At the Madrid Airport, I noticed just one other person with a backpack. On the Pamplona train, there were two. The entire bus to Roncesvalles was full of future El Camino de Santiago pilgrims. After 30 hours of travel from Boise, Idaho, I was finally with “my people” who would become the foundation for some serious camaraderie for the next 35 days. My first friend was a German organized crime detective named Peter, who shared a taxi with me to St. Jean Pied de Port, France
It was very dark as the taxi shifted through turn after turn on the 45-minute ride to St. Jean. As the taxi was departing Roncesvalles, my walking destination for the next day, I saw two lone pilgrims on the road. They were cloaked in rain ponchos with strappy packs draped over their shoulders. They appeared to be spent. I wondered how my arrival in 24 hours would compare to these worn walkers.
As the driver raced though each corner, I became a bit nauseous but tried to stay focused on the dark patches of land. Searching for a trail, I looked through chestnut, birch, and hazelnut trees. The lush green slopes met the creek beds in the enclosed valleys. It was easy to feel that this was a historic, even mystical place, to begin the adventure.
At about 9 p.m. local time, the taxi dropped us at a narrow bridge that led to the only major road in St. Jean. A light rain fell and the temperature was on the cool side as we walked down the moist cobblestone street, lined with two-story buildings on both sides. They were continuous with only a small break at the end of each block to allow for a side street. Most of the windows were shuttered and the businesses protected by large metal sliding doors. I could not read a single sign as they were all in French. A lone building with a clock tower straddled the single lane with a narrow arch as its foundation. We were the only two souls walking in the deserted village.
Peter found the official start of the route: the pilgrim’s office. I had given up on all logistical thoughts and was pleased to place my trust in these matters to my friend. I assumed his super detective powers would skillfully navigate the final destination of my long day of travel.
With trepidation we passed through the arched doorway. The small room was filled with four tables and four gracious people eagerly awaiting the new arrivals. Each table had two chairs for pilgrims and one chair for the host. These stations were cluttered with stamps, maps, and fresh passports protected by plastic bags. The smiles of our hosts created a sense of warmth, but I quickly realized with some concern that I was the only English-speaking person in the building. My comprehension ended with Bonjour. My new detective friend again helped me with communications.
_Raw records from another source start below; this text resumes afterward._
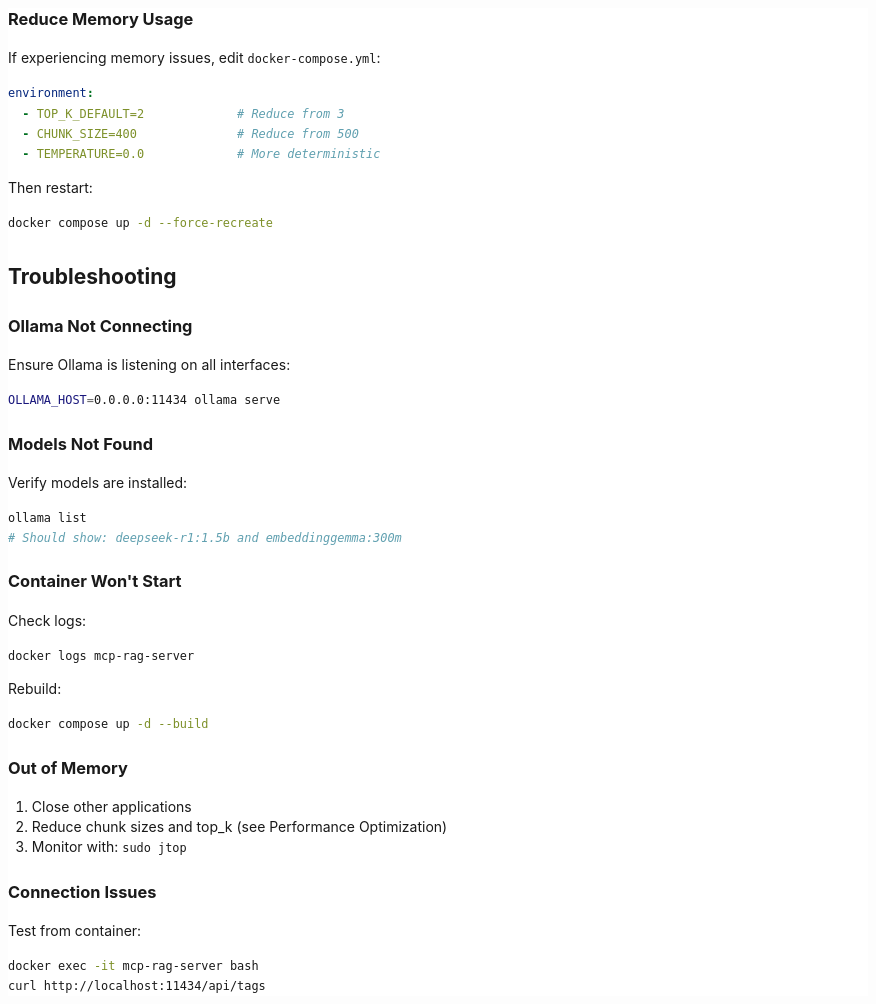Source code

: ### Reduce Memory Usage

If experiencing memory issues, edit `docker-compose.yml`:

```yaml
environment:
  - TOP_K_DEFAULT=2             # Reduce from 3
  - CHUNK_SIZE=400              # Reduce from 500
  - TEMPERATURE=0.0             # More deterministic
```

Then restart:
```bash
docker compose up -d --force-recreate
```

## Troubleshooting

### Ollama Not Connecting

Ensure Ollama is listening on all interfaces:
```bash
OLLAMA_HOST=0.0.0.0:11434 ollama serve
```

### Models Not Found

Verify models are installed:
```bash
ollama list
# Should show: deepseek-r1:1.5b and embeddinggemma:300m
```

### Container Won't Start

Check logs:
```bash
docker logs mcp-rag-server
```

Rebuild:
```bash
docker compose up -d --build
```

### Out of Memory

1. Close other applications
2. Reduce chunk sizes and top_k (see Performance Optimization)
3. Monitor with: `sudo jtop`

### Connection Issues

Test from container:
```bash
docker exec -it mcp-rag-server bash
curl http://localhost:11434/api/tags
```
I had ordered my Pilgrim Passport online in advance, but Peter needed to get one. I remember receiving my credential in the mail and admiring the blank booklet. It had my name, U.S. passport number, city and state. The “beginning” date was still blank. At the time, I knew this tiny booklet would become a treasured and meaningful possession for the rest of my life. It looked so clean and untouched in my Boise home.
The Pilgrim Passport is given to each peregrino and allows access to the albergues or adult hostels where one can rest for the night. At each stop, the hospitalero (hostel host) places a stamp on the passport. In Santiago, the passport serves as evidence of the trek, and a compestela (certificate of completion) is given to each person. To get the certificate, a person must walk a minimum of 100 kilometers (62 miles). The trip from St. Jean is 789 kilometers (490 miles).
Due to the late hour, the people in the pilgrim’s office became the allocators of the remaining bunk beds in town. They sent us to 21 rue d’Espange to stay at le Chemin Vers L’Etoile. This albergue was a short walk from the office.
Upon arrival at the hostel, the hospitalero was flirtatiously helping three young women from France. The mood of the room was light until another young lady from Hungary arrived with tears streaming down her face. All attention turned to her until we determined that her tears, framed by red dreadlocks, were from a joyous place. She was emotional about being at the start of the Camino.
In a commanding tone, our hospitalero advised our small group of pilgrims with broken English. “This is your trip, your life, your adventure,” he said. “Do not make the trip for anyone else. Make ‘eet for yourself. If you walk with a new friend and they walk too fast, say goodbye. Let them go. This is your trip. Your Camino is for you.”
It seemed a bit selfish but sure made sense a few days into the trip.
It was a thrill when it was our turn to “check in” for the first night of sleep. I gave the hospitalero my credential, and he smashed it with his handheld stamp tool that left a green imprint of a logo, name, and city. My first stamp was truly exciting. My remittance of 15 Euros was the most expensive albergue of the entire trip, but it did include breakfast.
Our host took us up two flights of squeaky stairs, through a hall, and into my first group sleeping quarters. There were six sets of bunks for a total of 12 beds. The room was about the same size as my bedroom at home. The windows were open with a clear view of the dimly lit street. A slight rain was falling as I unpacked my backpack and put my sleeping bag on the bottom bunk. Peter and I took a short stroll through town, stopped for a drink, and returned to 21 rue. After sleeping very little on the three planes, one train, three subways, one taxi, and two buses that had brought me here, I found no problem sleeping in a room full of snoring strangers.